The declaration states that if you take the mathematical model of the Internet's k-core spectral gap at level $k+1$ and divide it by the gap at level $k$, the ratio is always exactly $1/\varphi$ (the inverse of the golden ratio). In other words, as you move one step deeper into the network's core, the spectral gap decreases by a constant factor of $\varphi^{-1}$.

2. Why it matters in Recognition Science

In Recognition Science, the appearance of the golden ratio in the Internet's routing graph serves as an empirical HYPOTHESIS. RS posits that self-organizing ledgers (like the Autonomous System graph) optimize the unique $J$-cost function. Because self-similarity under $J$-cost canonically forces $\varphi$, the framework predicts that the macroscopic topological properties of the Internet (such as its spectral gap at various k-core depths) must scale as a $\varphi$-decay ladder.

3. Reading the formal statement

theorem spectralGapRatio (k : ℕ) :
    spectralGap (k + 1) / spectralGap k = phi⁻¹

• k : ℕ: For any natural number $k$ (representing the k-core level).
• spectralGap (k + 1) / spectralGap k: The ratio of the spectral gap at the next core level to the current one.
• = phi⁻¹: The result is strictly equal to $\varphi^{-1}$.

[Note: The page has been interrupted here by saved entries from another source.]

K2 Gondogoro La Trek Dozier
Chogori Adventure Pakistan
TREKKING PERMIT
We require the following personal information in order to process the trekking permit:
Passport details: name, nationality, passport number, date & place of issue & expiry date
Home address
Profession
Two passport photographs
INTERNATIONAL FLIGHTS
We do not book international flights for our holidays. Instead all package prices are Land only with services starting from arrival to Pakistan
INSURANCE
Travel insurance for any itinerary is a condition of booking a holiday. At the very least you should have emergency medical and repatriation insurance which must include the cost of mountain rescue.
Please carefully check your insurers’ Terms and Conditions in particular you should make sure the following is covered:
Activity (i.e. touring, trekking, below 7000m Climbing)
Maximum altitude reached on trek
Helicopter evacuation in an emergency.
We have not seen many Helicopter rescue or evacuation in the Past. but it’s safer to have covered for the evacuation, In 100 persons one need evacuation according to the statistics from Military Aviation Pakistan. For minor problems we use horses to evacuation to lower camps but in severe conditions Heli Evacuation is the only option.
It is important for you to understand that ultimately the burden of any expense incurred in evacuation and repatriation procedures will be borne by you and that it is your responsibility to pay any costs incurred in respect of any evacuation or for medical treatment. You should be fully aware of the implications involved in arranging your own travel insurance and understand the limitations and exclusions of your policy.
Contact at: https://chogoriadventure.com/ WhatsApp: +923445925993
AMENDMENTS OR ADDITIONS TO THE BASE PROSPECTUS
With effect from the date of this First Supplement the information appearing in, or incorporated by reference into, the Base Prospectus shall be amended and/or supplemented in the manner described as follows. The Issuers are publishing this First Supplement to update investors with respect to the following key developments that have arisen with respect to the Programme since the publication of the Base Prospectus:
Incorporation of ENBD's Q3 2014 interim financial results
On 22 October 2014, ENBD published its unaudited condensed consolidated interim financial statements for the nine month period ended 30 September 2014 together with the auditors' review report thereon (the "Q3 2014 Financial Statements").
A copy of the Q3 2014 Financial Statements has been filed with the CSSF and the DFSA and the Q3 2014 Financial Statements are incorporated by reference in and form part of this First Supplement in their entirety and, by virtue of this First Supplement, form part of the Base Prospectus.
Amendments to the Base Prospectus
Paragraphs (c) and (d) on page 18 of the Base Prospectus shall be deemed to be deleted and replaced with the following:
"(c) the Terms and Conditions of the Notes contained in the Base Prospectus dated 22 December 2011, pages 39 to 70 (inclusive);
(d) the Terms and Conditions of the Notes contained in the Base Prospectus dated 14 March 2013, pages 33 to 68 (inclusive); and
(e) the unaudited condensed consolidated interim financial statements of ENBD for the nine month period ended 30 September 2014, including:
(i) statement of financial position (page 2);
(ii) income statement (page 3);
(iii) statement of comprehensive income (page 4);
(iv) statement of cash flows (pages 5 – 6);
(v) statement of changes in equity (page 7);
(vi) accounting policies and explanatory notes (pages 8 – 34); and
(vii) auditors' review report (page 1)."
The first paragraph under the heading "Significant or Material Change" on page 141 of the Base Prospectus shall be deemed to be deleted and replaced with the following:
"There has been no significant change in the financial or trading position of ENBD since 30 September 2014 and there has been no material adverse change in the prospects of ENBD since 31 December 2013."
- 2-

4. Visible dependencies and certificates

The theorem depends on the MODEL of the spectral gap, defined in spectralGap as $( \varphi^k )^{-1}$.

The proof is bundled into a mathematical certificate, internetSpectralGapCert, which verifies two properties simultaneously for the whole ladder: the spectral gap is always strictly positive, and the ratio between adjacent steps is exactly $\varphi^{-1}$.

5. What this declaration does not prove

This Lean theorem does not prove that the physical Internet actually has these spectral gaps. It proves a mathematical THEOREM about the idealized MODEL of the gap. Proving that real-world routers form a graph matching this spectrum from first principles is not in this file; rather, the scaling is presented as an empirical prediction of the framework whose target exact values are locked in formally.